The Huddersfield Daily Examiner comments about yesterday's Literary Luncheon and Juliet Barker's presence. She mainly talked about her latest book, Agincourt. But curiously, the Brontës also found their way through another guest, artist and author Lesley Pearse:
Ashley told the literary luncheon of his long love affair with the Yorkshire moors and how he paints "in the great cathedral of the open air.

"When I was 16 I wrote in my art book that I wanted to do with my brush what the Brontës did with a pen.'
Do you remember the Brontë Burlesque party ? It was one of the activities in the Radical Brontës Festival in Bradford. When we asked Joolz Denby, that was the soul of the event, she told us that Justin Sullivan, from New Model Army, had composed a special Wuthering Heights soundtrack for the event.

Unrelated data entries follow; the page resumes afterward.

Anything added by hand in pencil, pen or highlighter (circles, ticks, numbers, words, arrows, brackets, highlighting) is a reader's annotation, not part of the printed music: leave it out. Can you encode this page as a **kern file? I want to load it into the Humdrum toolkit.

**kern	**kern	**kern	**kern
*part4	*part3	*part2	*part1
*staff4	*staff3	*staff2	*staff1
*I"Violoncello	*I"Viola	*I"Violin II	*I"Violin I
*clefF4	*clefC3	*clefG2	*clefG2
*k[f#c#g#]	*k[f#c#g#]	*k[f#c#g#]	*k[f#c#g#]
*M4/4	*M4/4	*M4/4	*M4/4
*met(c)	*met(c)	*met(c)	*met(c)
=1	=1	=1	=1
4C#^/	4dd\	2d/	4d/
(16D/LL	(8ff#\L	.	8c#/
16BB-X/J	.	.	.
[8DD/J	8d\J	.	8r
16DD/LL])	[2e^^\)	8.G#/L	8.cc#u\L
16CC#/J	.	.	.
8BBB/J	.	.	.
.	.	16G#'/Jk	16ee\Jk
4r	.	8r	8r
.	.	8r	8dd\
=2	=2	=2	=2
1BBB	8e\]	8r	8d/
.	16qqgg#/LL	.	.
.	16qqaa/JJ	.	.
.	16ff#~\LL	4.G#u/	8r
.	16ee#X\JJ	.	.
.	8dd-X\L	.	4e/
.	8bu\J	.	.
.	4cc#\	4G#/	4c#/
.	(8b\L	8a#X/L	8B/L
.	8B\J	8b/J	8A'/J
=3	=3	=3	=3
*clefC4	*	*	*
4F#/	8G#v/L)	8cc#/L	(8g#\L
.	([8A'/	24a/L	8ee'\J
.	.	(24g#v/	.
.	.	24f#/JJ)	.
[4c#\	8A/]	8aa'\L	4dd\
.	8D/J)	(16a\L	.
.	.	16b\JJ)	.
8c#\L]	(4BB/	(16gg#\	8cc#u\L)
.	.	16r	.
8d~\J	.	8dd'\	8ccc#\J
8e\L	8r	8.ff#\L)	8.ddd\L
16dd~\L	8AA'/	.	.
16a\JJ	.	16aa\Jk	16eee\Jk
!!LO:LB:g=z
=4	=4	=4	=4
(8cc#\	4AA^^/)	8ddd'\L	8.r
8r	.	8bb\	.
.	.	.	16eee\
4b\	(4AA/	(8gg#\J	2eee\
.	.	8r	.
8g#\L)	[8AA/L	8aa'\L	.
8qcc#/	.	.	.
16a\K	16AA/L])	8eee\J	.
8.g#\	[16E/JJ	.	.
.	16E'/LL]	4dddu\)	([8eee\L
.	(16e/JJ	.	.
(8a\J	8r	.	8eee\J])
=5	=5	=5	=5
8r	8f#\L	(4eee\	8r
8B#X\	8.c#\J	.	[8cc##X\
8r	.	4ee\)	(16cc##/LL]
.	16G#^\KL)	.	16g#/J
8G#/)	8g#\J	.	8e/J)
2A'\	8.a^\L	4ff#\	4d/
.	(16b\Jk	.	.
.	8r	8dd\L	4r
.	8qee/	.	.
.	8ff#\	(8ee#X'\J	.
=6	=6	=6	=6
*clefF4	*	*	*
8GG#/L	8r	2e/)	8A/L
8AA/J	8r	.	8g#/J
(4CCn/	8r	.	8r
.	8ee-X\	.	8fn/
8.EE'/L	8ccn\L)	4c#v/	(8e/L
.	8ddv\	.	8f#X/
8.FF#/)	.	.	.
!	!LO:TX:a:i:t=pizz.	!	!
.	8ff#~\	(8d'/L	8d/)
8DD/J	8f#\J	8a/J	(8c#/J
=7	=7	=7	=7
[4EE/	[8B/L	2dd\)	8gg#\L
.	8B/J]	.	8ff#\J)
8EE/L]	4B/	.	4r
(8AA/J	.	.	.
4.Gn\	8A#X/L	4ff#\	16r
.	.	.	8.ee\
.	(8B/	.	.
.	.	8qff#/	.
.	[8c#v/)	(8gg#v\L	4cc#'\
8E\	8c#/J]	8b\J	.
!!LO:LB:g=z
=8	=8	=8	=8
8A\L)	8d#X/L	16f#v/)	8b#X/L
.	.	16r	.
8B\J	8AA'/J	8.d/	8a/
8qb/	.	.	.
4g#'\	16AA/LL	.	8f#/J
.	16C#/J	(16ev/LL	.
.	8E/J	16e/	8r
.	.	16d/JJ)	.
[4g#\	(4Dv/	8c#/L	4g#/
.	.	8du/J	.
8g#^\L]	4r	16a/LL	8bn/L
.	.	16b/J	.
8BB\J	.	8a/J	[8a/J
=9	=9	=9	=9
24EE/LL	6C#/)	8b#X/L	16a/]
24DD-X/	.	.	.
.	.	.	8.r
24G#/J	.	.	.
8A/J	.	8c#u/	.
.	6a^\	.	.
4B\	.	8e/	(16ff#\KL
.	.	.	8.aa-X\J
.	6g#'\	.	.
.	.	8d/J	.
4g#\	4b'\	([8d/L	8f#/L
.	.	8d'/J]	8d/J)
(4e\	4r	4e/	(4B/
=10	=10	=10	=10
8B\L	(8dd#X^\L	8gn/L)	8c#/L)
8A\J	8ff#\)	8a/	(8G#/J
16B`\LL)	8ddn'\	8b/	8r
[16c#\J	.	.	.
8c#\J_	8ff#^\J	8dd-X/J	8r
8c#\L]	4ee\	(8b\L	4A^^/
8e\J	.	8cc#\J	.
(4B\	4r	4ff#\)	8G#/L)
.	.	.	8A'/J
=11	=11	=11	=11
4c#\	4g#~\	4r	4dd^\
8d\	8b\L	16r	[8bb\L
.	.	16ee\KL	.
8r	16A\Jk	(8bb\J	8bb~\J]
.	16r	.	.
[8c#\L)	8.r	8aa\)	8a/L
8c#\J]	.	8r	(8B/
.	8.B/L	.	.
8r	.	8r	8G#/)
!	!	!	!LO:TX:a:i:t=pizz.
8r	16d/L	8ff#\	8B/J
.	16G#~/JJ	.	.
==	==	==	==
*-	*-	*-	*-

Well, it turns out that this music will be also used in an upcoming theatrical performance of Wuthering Heights in Leytonstone, London, UK.
MUSIC by rock group New Model Army is being loaned to a Leytonstone amateur dramatics group.

The music, written for a special reading of Wuthering Heights at The Radical Brontes Festival last month in Bradford, Yorkshire, will now accompany the Woodhouse
Players'
version of the classic Emily Bronte novel at the end of this month.

"It's pretty exciting for us," said director Sacha Walker.

"We have members from six to 60 but everyone in their 20s and 30s has heard of New Model Army. It's just brilliant." (...)

Justin Sullivan, New Model Army frontman and longest serving original member, wrote the music to accompany readings by the Brontes festival's artistic director, Joolz Denby, a poet, novelist, artist and also Mr Sullivan's partner.

The music made its way down the M1 after Wuthering Heights' Ms Walker met Mr Sullivan at a music industry party, and they got talking about their forthcoming Bronte projects. "I've been a New Model Army fan for a long time. I asked Justin if we could borrow the music and he agreed. It's fantastic timing, it's spooky really," she said. (Sarah Cosgrove).
We will return to these performances in its due time.